## Source data
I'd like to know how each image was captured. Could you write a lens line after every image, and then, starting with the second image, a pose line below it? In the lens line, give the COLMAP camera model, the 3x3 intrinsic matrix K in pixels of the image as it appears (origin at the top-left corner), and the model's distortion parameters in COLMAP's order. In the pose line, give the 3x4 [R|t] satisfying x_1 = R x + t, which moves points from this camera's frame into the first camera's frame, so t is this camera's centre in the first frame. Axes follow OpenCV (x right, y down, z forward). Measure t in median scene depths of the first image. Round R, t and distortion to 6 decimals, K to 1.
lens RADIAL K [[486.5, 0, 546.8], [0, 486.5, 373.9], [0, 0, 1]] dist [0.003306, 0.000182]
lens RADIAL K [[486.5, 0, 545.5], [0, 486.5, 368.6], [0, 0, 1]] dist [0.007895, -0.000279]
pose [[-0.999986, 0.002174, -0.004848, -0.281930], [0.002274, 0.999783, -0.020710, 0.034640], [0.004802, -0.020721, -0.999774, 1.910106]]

## What is being asked
Word for word, give the whole listing again.

## Output of the exercise
I'd like to know how each image was captured. Could you write a lens line after every image, and then, starting with the second image, a pose line below it? In the lens line, give the COLMAP camera model, the 3x3 intrinsic matrix K in pixels of the image as it appears (origin at the top-left corner), and the model's distortion parameters in COLMAP's order. In the pose line, give the 3x4 [R|t] satisfying x_1 = R x + t, which moves points from this camera's frame into the first camera's frame, so t is this camera's centre in the first frame. Axes follow OpenCV (x right, y down, z forward). Measure t in median scene depths of the first image. Round R, t and distortion to 6 decimals, K to 1.
lens RADIAL K [[486.5, 0, 546.8], [0, 486.5, 373.9], [0, 0, 1]] dist [0.003306, 0.000182]
lens RADIAL K [[486.5, 0, 545.5], [0, 486.5, 368.6], [0, 0, 1]] dist [0.007895, -0.000279]
pose [[-0.999986, 0.002174, -0.004848, -0.281930], [0.002274, 0.999783, -0.020710, 0.034640], [0.004802, -0.020721, -0.999774, 1.910106]]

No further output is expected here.